SpaceX's New AI Model Grok 4.5: What It Does and Why the Price Matters

SpaceX's New AI Model Grok 4.5: What It Does and Why the Price Matters
SpaceX released a new artificial intelligence model called Grok 4.5 on July 8, 2026. Elon Musk said it was as smart as Anthropic's best model, called Opus 4.7, but runs faster TechCrunch. The model became publicly available the next day.
How Much Does It Cost?
The price is lower than competitors. SpaceX charges $2 per million input tokens and $6 per million output tokens. Anthropic charges $5 and $25 for the same work TechCrunch.
To understand why this matters, think of tokens like words. When you ask an AI a question, you pay for the words you put in and the words it gives back. If an AI costs less per word and produces the same quality answers, businesses will use it more often because it saves money.
SpaceX says Grok 4.5 needs fewer tokens to do the same job as other models — meaning it wastes less. The company is also offering a free trial at launch to get people to try it.
What Is It Built For?
SpaceX built Grok 4.5 specifically for three things: writing and checking code, handling tasks that require an AI to think through problems step-by-step, and helping with work that involves lots of documents and reading. SpaceX partnered with Cursor, a company that makes coding tools, to market the model for these uses. The company also plans to push it into legal and finance work, where reading through contracts and documents matters most.
Before the public release, SpaceX tested Grok 4.5 inside its own companies — SpaceX and Tesla — to make sure it worked well on real problems, not just test scores.
Who Is Investing in SpaceX?
SpaceX raised $6 billion in funding for its AI division. The money came from a mix of venture capital firms like Andreessen Horowitz and Sequoia Capital, but also from giant investment companies and wealth funds from other countries. BlackRock and Fidelity — two of the largest investment firms in the world — are named as investors. This tells us that major financial institutions now see AI models as a serious business, not just a gamble.

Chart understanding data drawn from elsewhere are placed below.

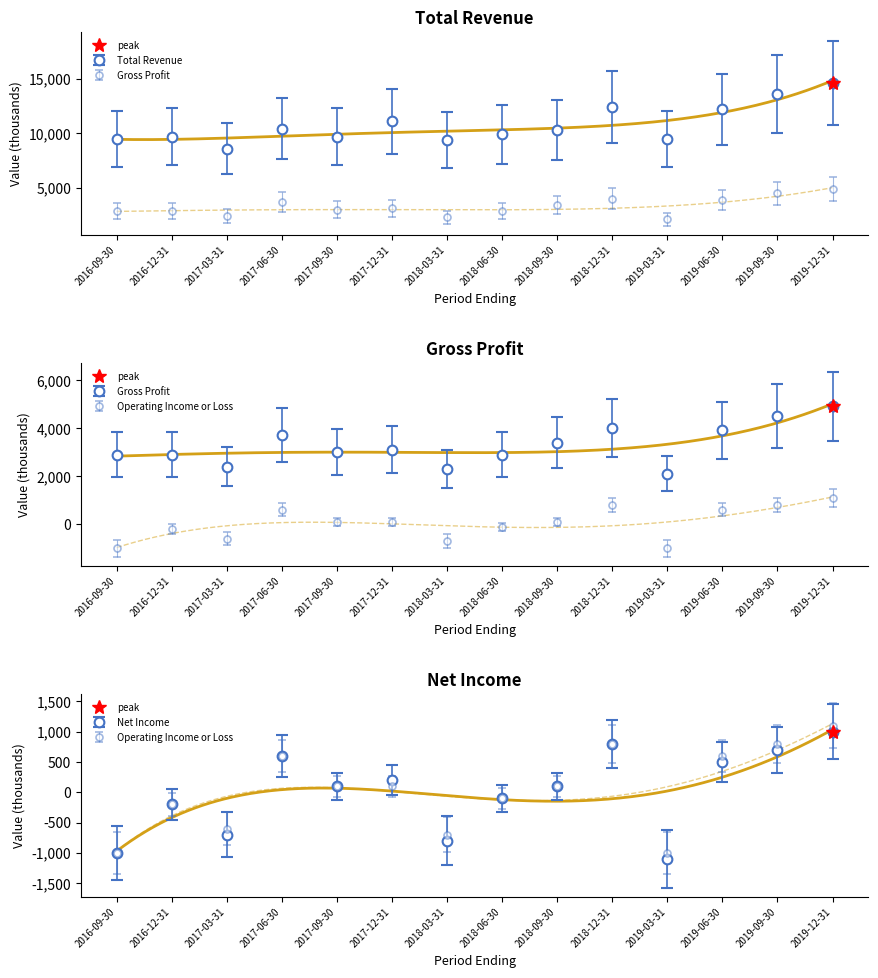

At which label does Operating Income or Loss first exceed 100?

2017-06-30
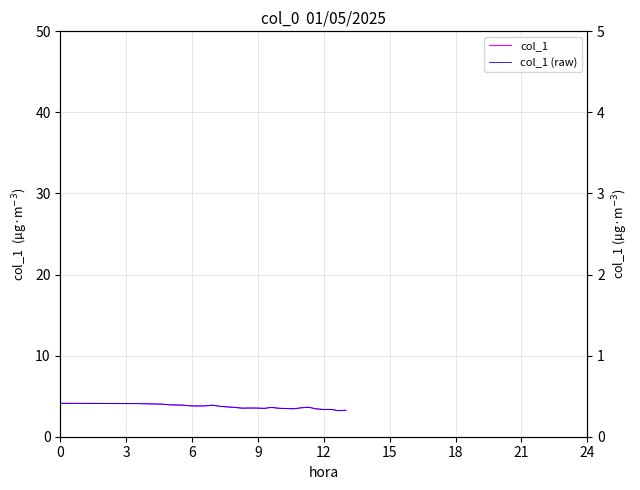

Rank the series by their maximum value, from highest to lowest.

col_1, col_1 (raw)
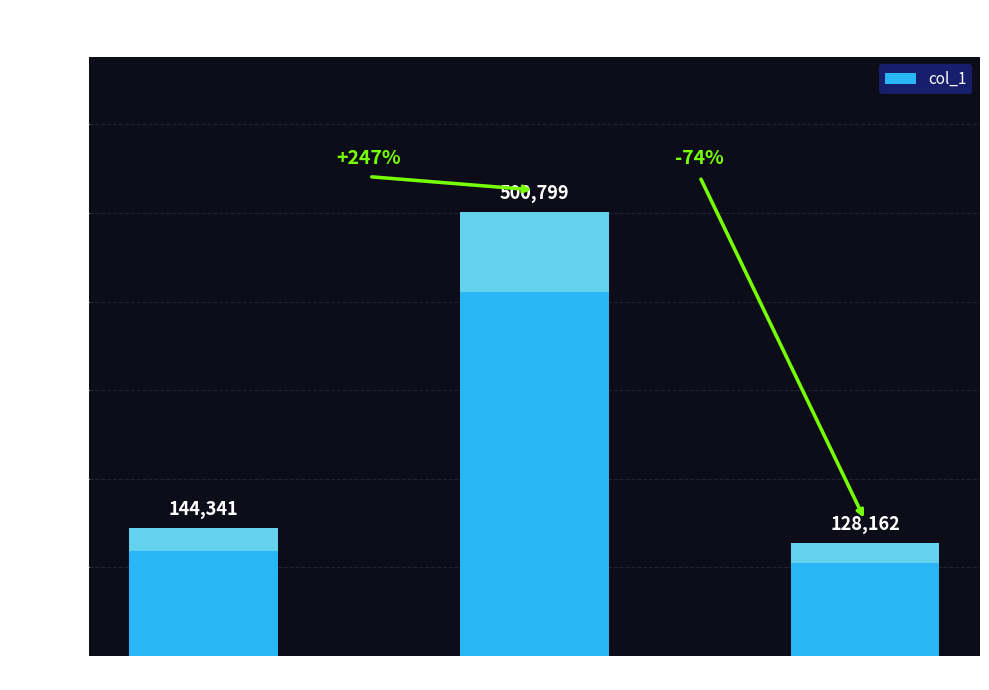

List the labels in order of value, smallest first.

alexandeng, meng-ge-2-58, feifeimao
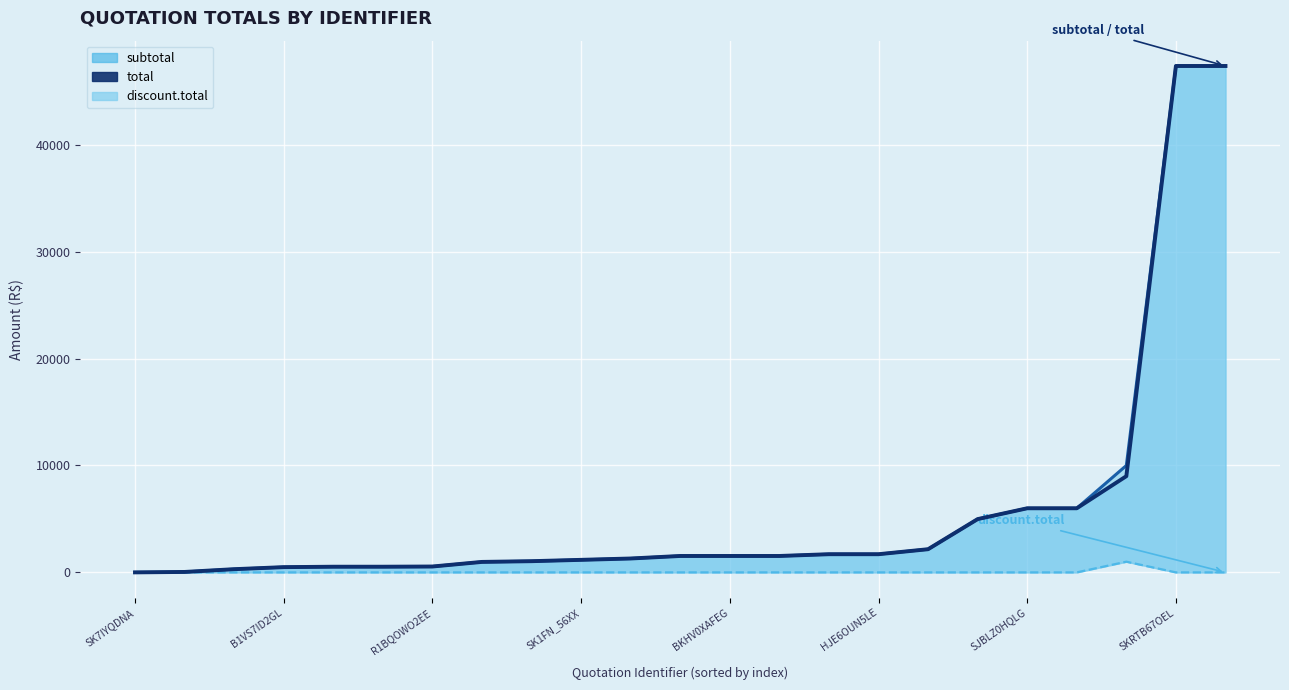

How many distinct data groups are displayed?

3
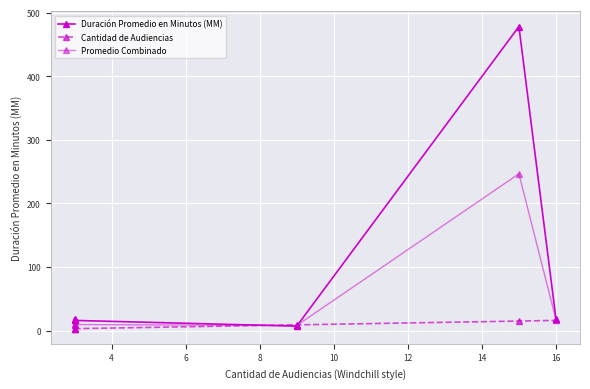

Count the number of categories in the chart.

6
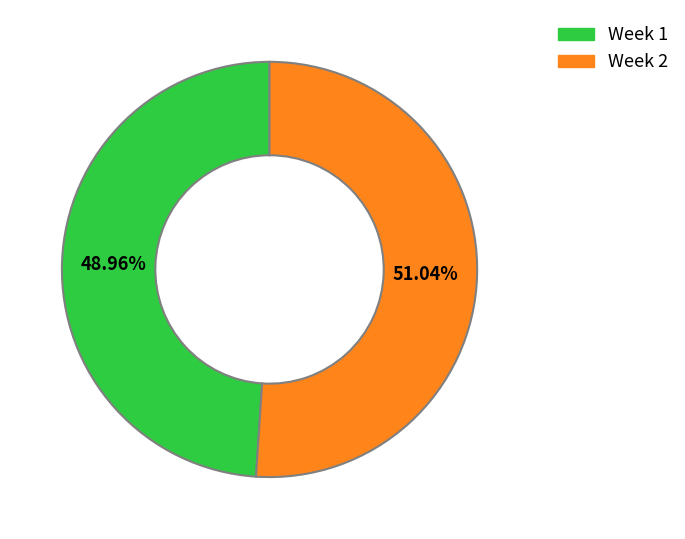

Is it true that Week 2 is 51% of the pie?

True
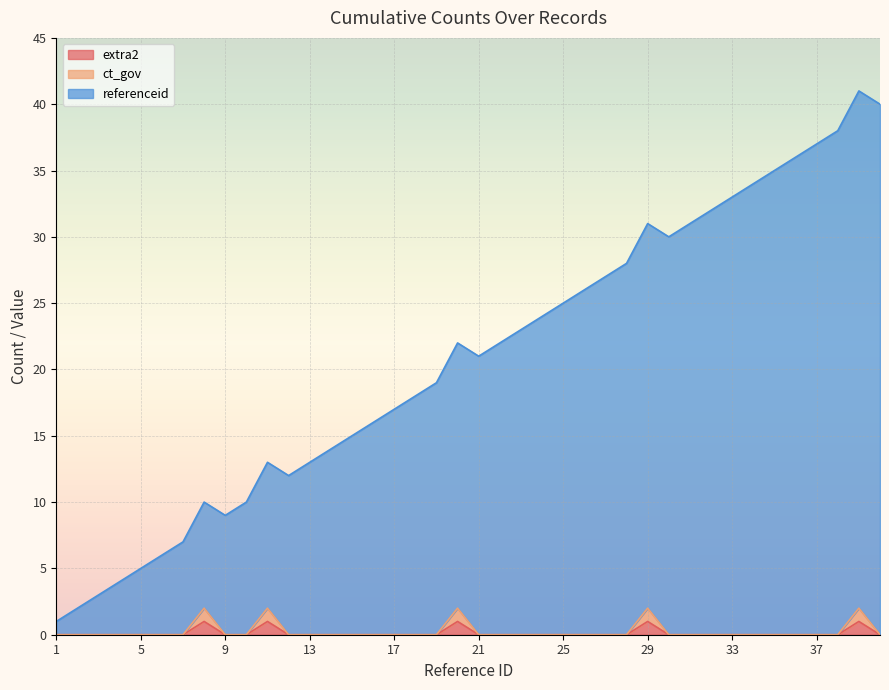

What is the spread (max minus min) of values at 20?

21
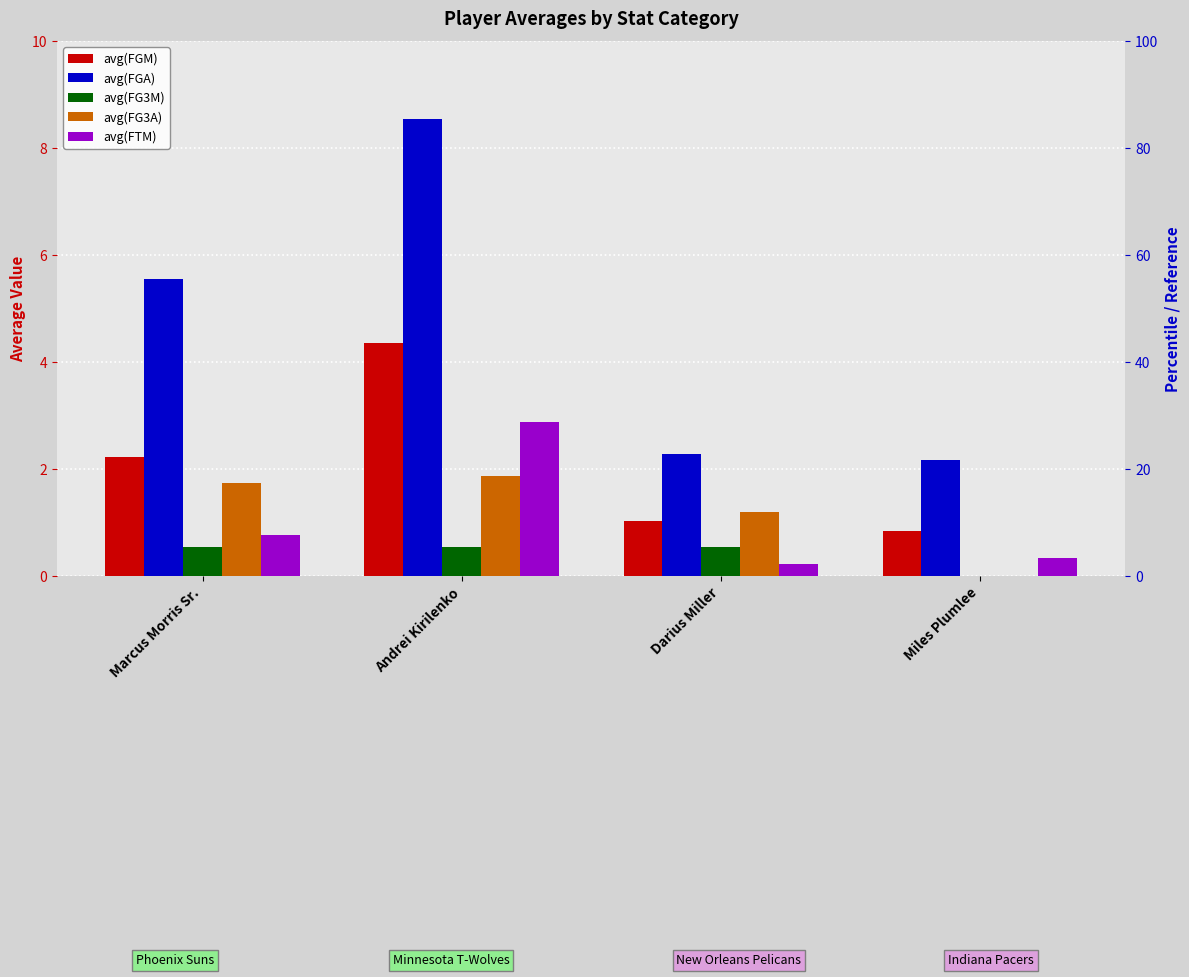

Where is avg(FGM) nearest to the value 2?

Marcus Morris Sr.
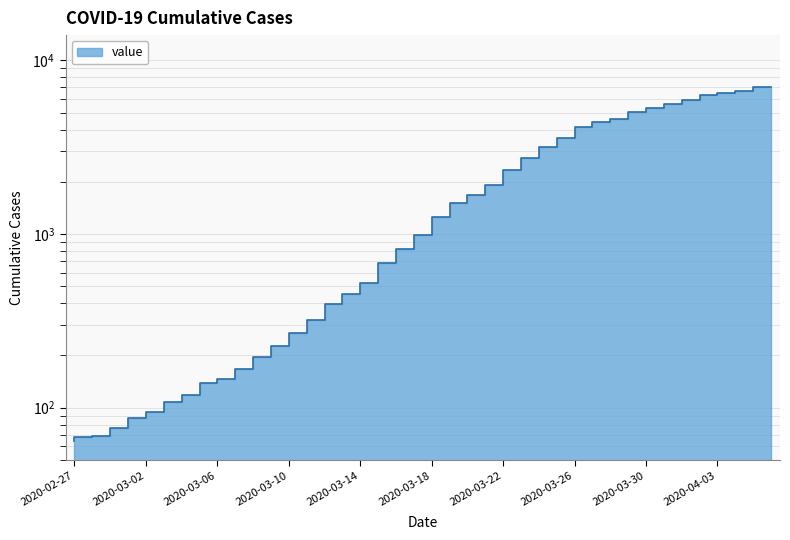

Does the chart display data point markers on the line(s)?

No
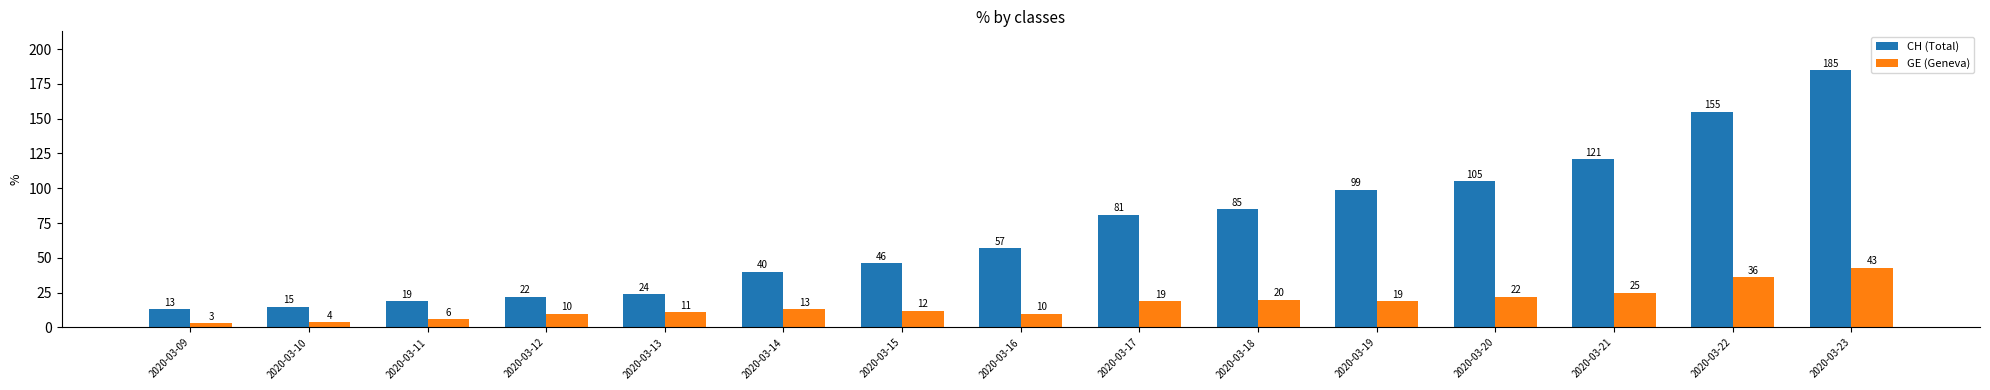

The value of CH (Total) at 2020-03-18 is 85. True or false?

True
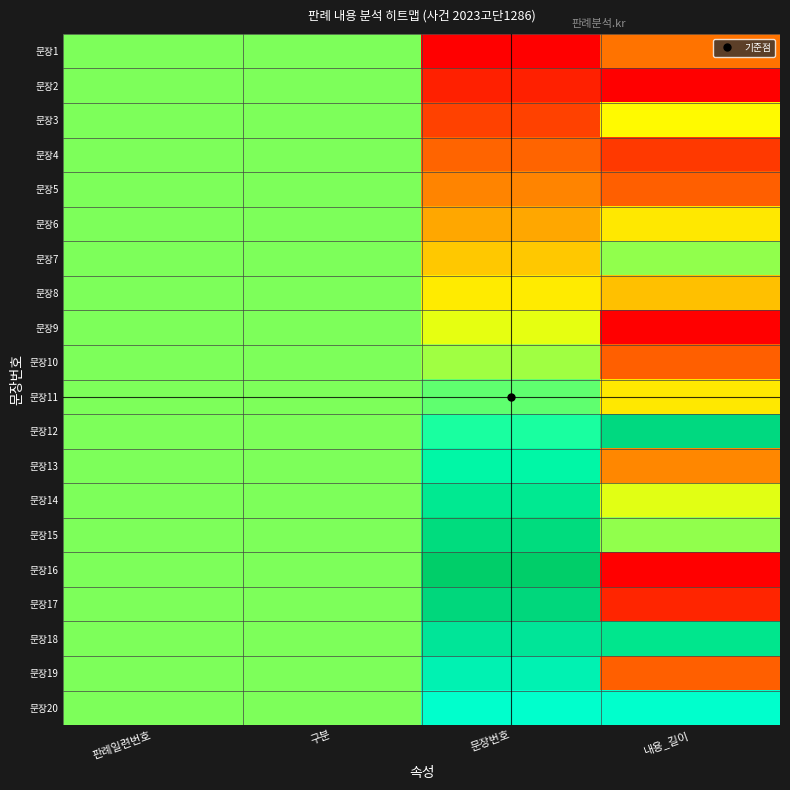

What is the total value across all series at 구분?

10.0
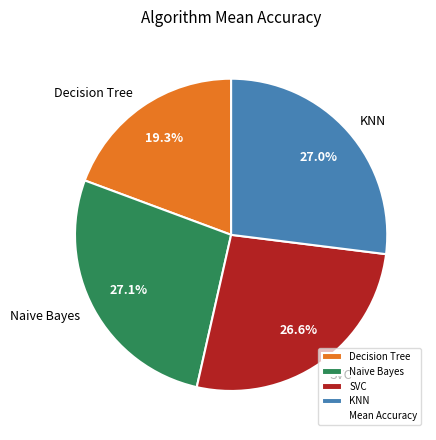

How many segments does this pie chart have?

4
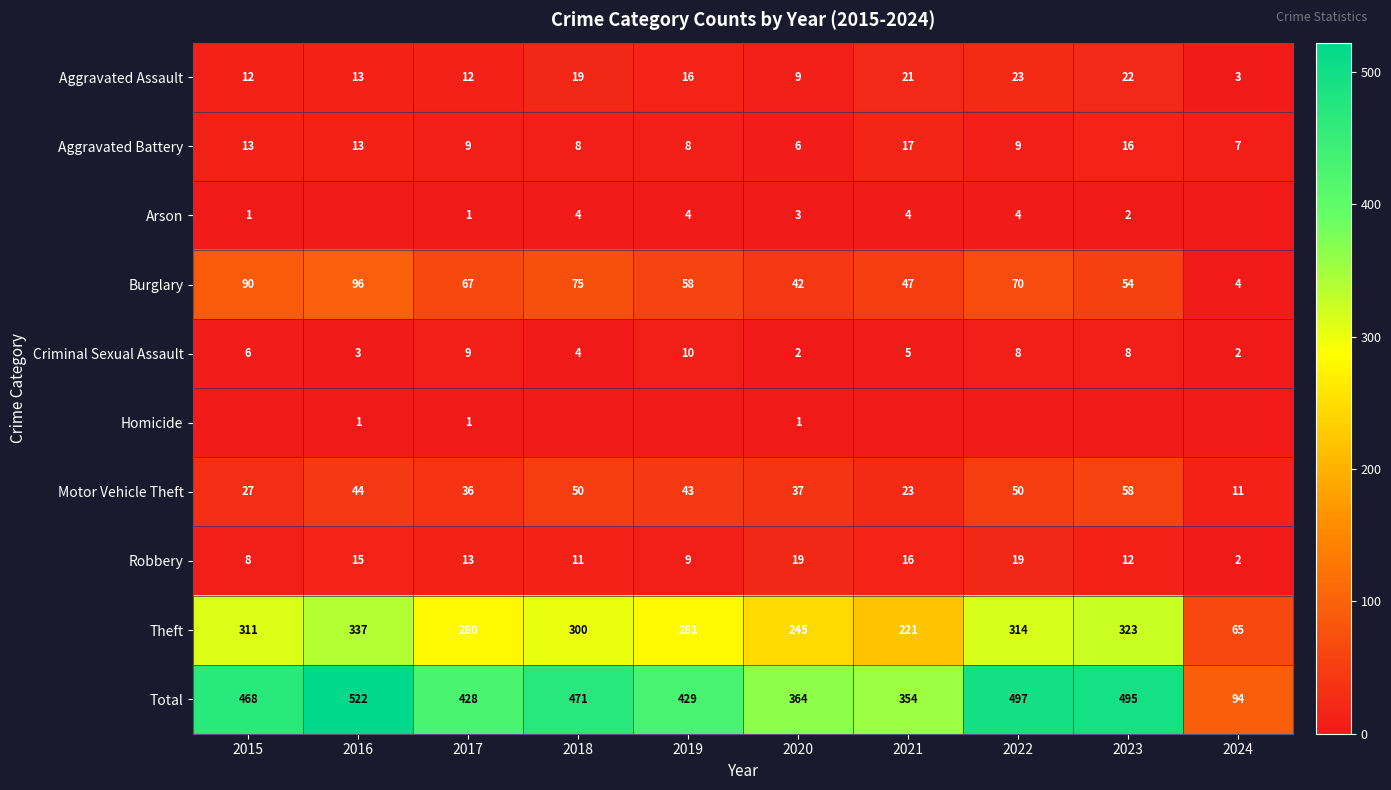

The Aggravated Battery series shows 16 at 2023. True or false?

True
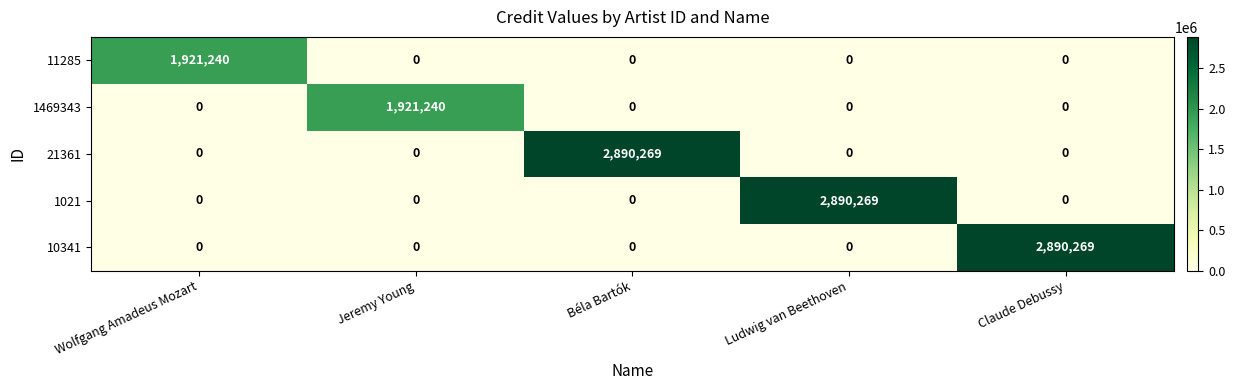

What is the greatest value displayed?

2890269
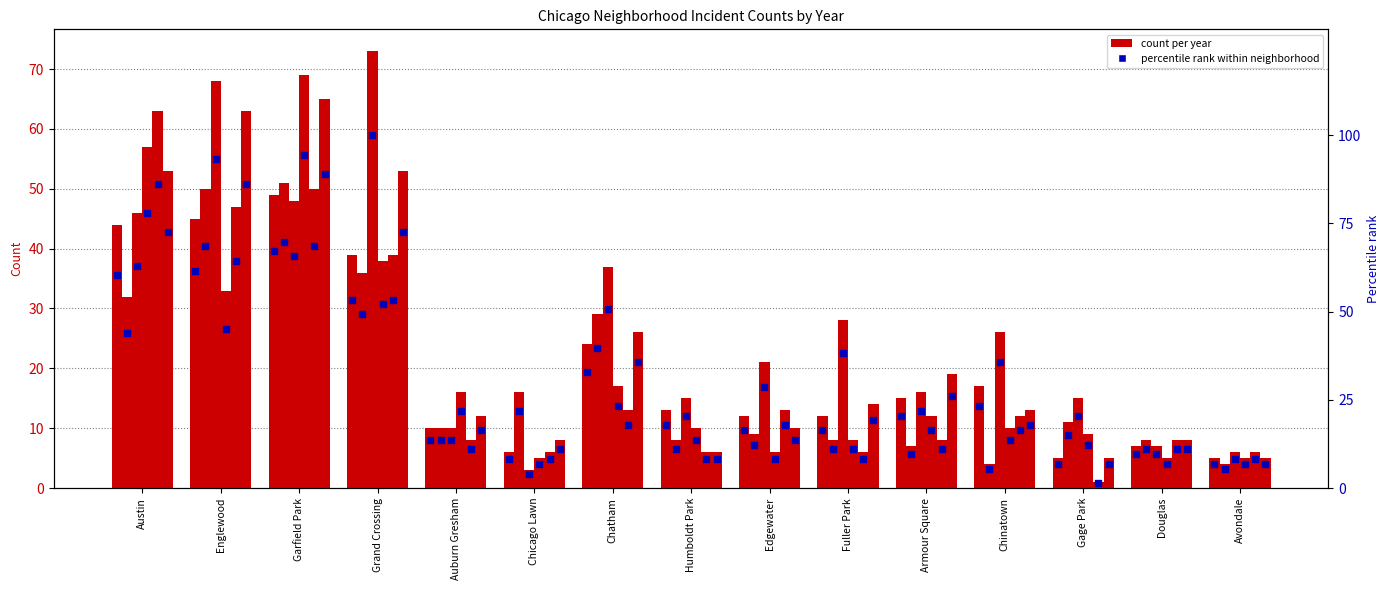

At which category is the sum across all series the highest?

Garfield Park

Why Did This Release Happen Now?
Musk said SpaceX released Grok 4.5 because customers in its testing program gave positive feedback. OpenAI announced it would release a new model, GPT 5.6, one day later, on July 9. Neither company has said whether the timing was planned as a competitive response, though SpaceX's public statements focus on customer feedback rather than beating a rival to market.
The Bigger Picture
The name "Opus-class" — which Musk used to describe Grok 4.5 — has become an informal way the industry talks about AI models at a certain level of smartness. A few years ago, "GPT-4-class" was the benchmark. The fact that SpaceX is now comparing its model to Anthropic's instead of OpenAI's shows how the competition among major AI labs has shifted.
SpaceX also owns X, the social platform formerly known as Twitter. This means SpaceX can reach customers directly through X in ways that OpenAI and Anthropic cannot. This is a real competitive advantage.
The pricing difference is significant, especially for work where the AI generates a lot of output — like thinking through a complex problem step by step. Whether SpaceX can keep these prices this low when lots of customers start using it is an open question. History shows that vendor-announced price differences often change once real-world usage starts. The claimed efficiency improvements also deserve independent testing before people rely on them fully. These are details worth watching as more users try the model.